Прошения Гуни не приняли ни в Палестине, ни в Аргентине, на которые она надеялась больше всего. Наконец она добилась разрешения на въезд в Парагвай и купила два билета. Перспектива морского путешествия через полсвета на другой континент пугала, ведь там их ждала другая культура, так непохожая на привычную ей жизнь в маленьком горном городке, но если это был единственный способ спастись – оно того стоило. Где бы они с мужем ни оказались, ее швейные навыки точно пригодятся.
Но ничего не вышло. В последний момент немецкий консулат отменил выдачу разрешений, которые евреям было так сложно получить. Гуня осталась в Германии без возможности уехать.
В Братиславе Ирена Рейхенберг тоже испытала унижения и лишение собственности.
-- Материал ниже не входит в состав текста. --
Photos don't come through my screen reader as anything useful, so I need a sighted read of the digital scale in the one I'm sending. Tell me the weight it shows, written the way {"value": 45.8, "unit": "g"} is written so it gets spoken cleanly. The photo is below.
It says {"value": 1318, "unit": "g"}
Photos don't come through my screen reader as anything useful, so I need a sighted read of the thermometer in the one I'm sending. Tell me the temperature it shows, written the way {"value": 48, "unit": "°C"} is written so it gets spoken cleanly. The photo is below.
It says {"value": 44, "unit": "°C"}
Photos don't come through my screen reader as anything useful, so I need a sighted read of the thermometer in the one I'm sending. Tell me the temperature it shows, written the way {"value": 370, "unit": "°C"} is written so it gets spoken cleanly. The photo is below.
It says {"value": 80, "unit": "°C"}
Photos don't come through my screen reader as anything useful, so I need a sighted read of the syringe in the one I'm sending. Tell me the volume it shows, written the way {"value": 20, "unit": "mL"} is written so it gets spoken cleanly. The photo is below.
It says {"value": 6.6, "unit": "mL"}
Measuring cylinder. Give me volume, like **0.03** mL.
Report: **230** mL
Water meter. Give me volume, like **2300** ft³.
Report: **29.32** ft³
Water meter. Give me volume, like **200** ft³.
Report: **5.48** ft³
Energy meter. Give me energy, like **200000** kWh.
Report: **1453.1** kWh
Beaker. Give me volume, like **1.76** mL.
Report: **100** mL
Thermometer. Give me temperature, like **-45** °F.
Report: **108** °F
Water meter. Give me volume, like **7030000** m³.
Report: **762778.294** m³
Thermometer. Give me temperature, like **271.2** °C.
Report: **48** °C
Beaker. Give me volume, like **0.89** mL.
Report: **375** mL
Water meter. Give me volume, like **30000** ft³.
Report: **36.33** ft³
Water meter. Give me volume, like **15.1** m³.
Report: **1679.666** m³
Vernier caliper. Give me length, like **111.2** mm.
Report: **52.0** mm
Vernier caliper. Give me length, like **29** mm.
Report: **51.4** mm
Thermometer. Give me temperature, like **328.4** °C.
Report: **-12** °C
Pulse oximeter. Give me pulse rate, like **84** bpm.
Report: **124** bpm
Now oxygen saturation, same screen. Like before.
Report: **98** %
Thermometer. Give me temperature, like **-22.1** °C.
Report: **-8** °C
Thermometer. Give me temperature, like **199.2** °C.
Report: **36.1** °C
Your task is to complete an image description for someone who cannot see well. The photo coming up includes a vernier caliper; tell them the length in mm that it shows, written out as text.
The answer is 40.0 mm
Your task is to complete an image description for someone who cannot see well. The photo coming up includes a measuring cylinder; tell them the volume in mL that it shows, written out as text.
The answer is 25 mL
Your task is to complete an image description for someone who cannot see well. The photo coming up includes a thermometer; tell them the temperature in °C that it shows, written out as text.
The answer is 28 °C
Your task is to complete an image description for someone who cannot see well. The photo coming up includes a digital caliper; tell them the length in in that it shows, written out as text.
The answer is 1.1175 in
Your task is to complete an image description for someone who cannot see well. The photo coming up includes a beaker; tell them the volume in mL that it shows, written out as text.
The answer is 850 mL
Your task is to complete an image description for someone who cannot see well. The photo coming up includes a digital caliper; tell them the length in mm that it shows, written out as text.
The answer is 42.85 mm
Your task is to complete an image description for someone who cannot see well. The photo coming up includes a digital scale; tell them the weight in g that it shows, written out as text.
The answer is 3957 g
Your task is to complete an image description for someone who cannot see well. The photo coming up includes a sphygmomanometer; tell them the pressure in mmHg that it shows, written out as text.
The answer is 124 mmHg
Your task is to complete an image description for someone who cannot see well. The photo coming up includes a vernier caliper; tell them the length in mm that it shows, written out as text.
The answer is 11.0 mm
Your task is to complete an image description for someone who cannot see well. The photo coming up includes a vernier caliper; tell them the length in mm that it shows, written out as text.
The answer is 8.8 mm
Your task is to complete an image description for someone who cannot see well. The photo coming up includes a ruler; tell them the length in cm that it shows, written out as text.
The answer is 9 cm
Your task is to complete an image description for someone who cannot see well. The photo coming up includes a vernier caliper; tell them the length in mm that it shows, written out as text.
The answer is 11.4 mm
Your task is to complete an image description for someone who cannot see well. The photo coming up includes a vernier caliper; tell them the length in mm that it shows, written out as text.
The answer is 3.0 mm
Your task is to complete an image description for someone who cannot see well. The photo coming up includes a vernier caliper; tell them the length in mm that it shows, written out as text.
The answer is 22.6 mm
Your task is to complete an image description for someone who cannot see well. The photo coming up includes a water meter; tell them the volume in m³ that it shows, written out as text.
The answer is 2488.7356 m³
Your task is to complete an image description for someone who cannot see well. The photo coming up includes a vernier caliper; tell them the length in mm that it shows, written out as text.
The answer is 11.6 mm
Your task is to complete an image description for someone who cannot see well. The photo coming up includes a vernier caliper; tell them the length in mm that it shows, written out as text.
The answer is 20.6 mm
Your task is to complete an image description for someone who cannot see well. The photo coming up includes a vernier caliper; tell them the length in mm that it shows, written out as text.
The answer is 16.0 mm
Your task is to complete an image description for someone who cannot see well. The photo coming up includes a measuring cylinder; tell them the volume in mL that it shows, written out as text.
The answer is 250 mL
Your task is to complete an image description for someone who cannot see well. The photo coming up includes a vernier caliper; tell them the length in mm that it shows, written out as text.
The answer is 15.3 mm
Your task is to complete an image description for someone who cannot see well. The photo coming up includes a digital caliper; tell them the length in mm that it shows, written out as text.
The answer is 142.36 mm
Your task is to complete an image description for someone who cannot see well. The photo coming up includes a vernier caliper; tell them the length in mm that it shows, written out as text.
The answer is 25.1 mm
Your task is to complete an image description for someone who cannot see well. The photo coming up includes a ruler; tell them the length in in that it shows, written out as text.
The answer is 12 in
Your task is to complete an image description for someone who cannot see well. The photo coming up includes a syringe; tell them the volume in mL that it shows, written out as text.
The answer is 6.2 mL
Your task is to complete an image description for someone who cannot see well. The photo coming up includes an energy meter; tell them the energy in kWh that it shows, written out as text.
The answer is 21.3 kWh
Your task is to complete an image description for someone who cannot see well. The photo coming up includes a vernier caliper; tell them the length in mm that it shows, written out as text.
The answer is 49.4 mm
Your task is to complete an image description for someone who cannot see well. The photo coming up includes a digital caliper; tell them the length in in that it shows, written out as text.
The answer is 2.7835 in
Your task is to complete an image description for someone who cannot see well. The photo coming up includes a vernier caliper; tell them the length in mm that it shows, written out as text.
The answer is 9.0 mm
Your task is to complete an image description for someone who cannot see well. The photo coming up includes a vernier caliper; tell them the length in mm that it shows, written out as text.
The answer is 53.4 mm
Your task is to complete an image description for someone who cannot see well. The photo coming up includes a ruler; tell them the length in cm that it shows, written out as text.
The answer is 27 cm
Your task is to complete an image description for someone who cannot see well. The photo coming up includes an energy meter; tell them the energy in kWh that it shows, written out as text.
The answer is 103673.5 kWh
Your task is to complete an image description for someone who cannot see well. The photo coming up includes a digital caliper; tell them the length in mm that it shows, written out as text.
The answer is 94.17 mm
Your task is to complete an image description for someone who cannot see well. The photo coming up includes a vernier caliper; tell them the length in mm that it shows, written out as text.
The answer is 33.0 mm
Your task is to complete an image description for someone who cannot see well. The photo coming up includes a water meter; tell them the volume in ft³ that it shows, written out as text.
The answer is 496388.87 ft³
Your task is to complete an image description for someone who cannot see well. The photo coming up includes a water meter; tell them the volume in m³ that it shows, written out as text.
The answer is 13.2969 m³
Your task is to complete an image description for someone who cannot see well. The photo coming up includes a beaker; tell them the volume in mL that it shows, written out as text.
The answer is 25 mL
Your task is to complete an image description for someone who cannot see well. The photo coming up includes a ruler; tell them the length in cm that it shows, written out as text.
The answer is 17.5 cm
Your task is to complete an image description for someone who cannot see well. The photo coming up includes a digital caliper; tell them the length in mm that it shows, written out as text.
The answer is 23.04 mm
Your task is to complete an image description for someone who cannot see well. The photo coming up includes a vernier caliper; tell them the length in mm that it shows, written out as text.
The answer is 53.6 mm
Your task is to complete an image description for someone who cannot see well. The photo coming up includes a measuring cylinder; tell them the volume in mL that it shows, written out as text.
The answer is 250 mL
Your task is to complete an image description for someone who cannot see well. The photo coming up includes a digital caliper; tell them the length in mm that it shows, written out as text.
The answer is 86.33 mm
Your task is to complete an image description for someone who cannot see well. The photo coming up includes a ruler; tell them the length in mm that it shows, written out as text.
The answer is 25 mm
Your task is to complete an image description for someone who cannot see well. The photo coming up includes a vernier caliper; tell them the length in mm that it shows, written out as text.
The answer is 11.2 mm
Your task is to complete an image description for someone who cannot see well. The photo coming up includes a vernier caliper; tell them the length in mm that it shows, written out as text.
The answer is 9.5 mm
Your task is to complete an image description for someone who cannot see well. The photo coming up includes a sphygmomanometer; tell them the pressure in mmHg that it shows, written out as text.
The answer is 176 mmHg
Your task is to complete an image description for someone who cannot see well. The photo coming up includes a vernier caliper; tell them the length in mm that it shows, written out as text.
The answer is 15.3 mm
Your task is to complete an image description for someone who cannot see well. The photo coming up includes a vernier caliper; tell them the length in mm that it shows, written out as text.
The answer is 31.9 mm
Со 2 сентября 1940 года всех словацких евреев обязали зарегистрировать все свое имущество. Отец Ирены, Шмуэль Рейхенберг, послушно изложил всю информацию о своем обувном бизнесе. Его жизнь вертелась вокруг работы, семьи и субботних молитв в синагоге. Как и многие другие, он надеялся, что если будет делать все, что говорят, трудности можно будет пережить.
Ему принадлежало одно из 600 еврейских предприятий в Братиславе, многие из которых так или иначе были связаны с текстилем. Крупицы оптимизма и надежды на продолжение работы не оправдались.